Good ways to make time-zone-aware datetimes are below. We import time zone
libraries as `from datetime import datetime, timezone` and
`from django.utils.timezone import now as timezone_now`.
Use:
- `timezone_now()` to get a datetime when Django is available, such as
in `zerver/`.
- `datetime.now(tz=timezone.utc)` when Django is not available, such as
for bots and scripts.
- `datetime.fromtimestamp(timestamp, tz=timezone.utc)` if creating a
datetime from a timestamp. This is also available as
`zerver.lib.timestamp.timestamp_to_datetime`.
- `datetime.strptime(date_string, format).replace(tzinfo=timezone.utc)` if
creating a datetime from a formatted string that is in UTC.

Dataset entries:
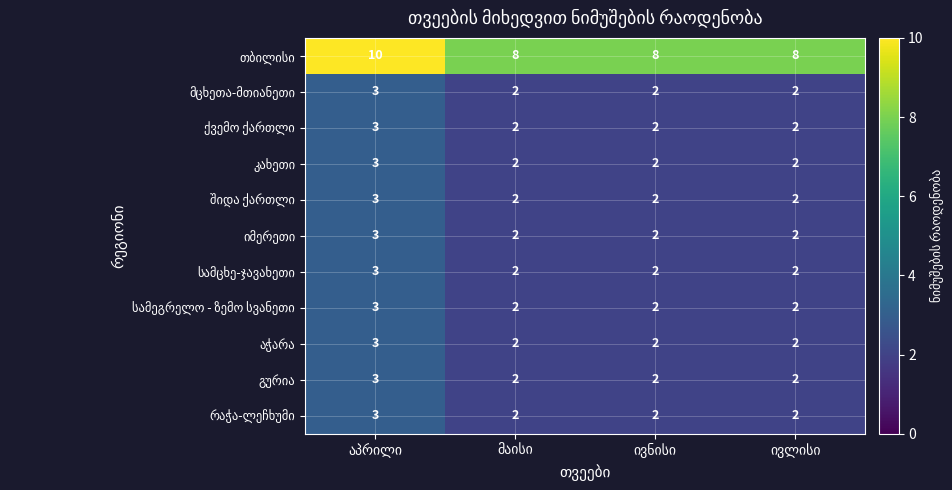

At how many categories does at least one series exceed 7?

4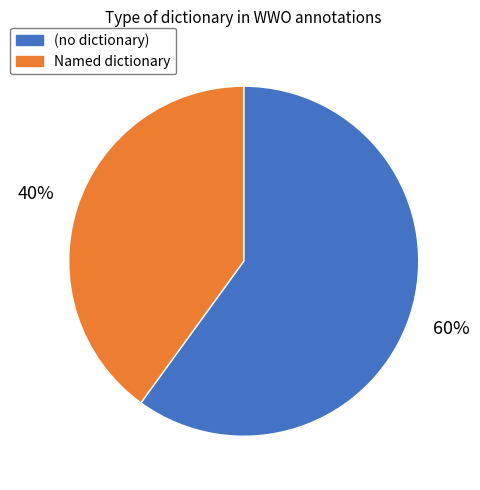

Does any single category account for the majority?

Yes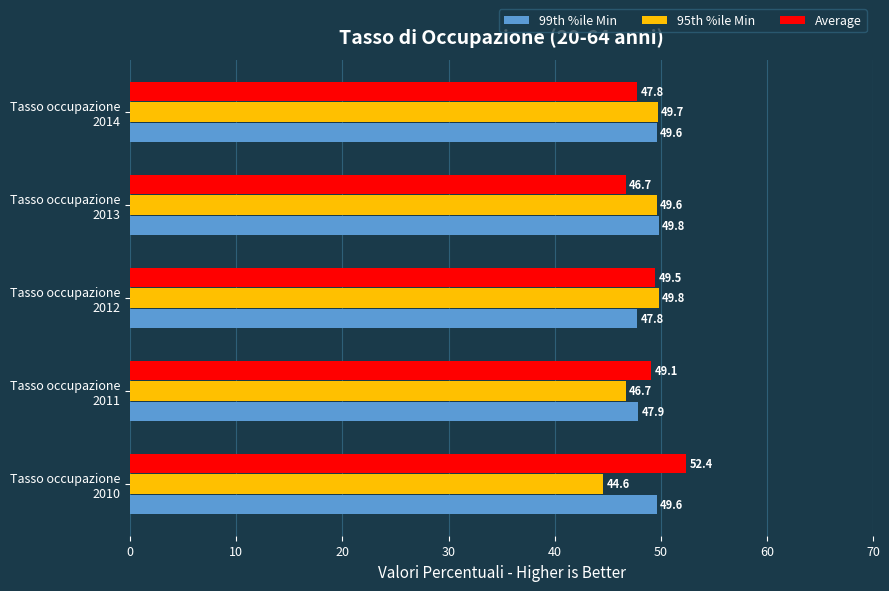

Where is Average nearest to the value 49?

Tasso occupazione
2011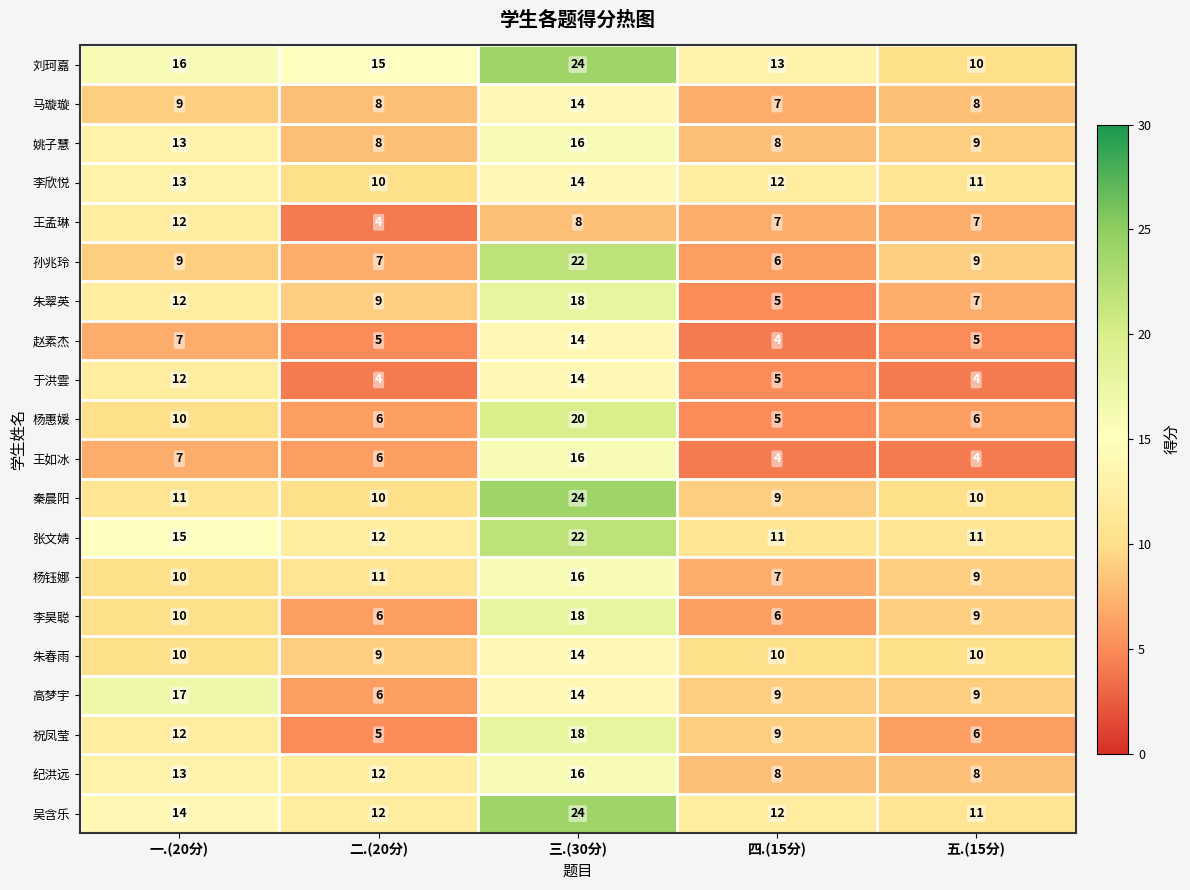

The 姚子慧 series shows 13 at 一.(20分). True or false?

True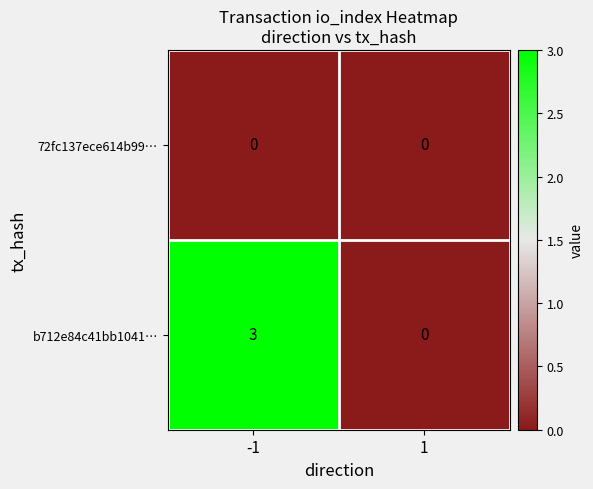

Which series changed the most between -1 and 1?

b712e84c41bb1041…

- [Questions on the material]
- A) Answer these questions using the passage on time-zone-aware datetimes:
(i) Which function should be called to get a datetime when Django is available?
(ii) Besides the `datetime.fromtimestamp` call, under what name is conversion from a timestamp also available?
(iii) What call is recommended for bots and scripts?
- B) Carry on the passage on time-zone-aware datetimes, starting after its final list item.

- [Expected responses]
- A)
(i) `timezone_now()`
(ii) `zerver.lib.timestamp.timestamp_to_datetime`
(iii) `datetime.now(tz=timezone.utc)`

- B)
Idioms that result in time-zone-naive datetimes, and should be avoided, are
`datetime.now()` and `datetime.fromtimestamp(timestamp)` without a `tz`
parameter, `datetime.utcnow()` and `datetime.utcfromtimestamp()`, and
`datetime.strptime(date_string, format)` without replacing the `tzinfo` at
the end.
Additional notes:
- Especially in scripts and puppet configuration where Django is not
available, using `time.time()` to get timestamps can be cleaner than
dealing with datetimes.
- All datetimes on the backend should be in UTC, unless there is a good
reason to do otherwise.
## Dangerous constructs in JavaScript and TypeScript
### Do not use `for...in` statements to traverse arrays
That construct pulls in properties inherited from the prototype chain.
Don't use it:
[[1]](https://stackoverflow.com/questions/500504/javascript-for-in-with-arrays),
[[2]](https://google.github.io/styleguide/javascriptguide.xml#for-in_loop),
[[3]](https://www.jslint.com/help.html#forin)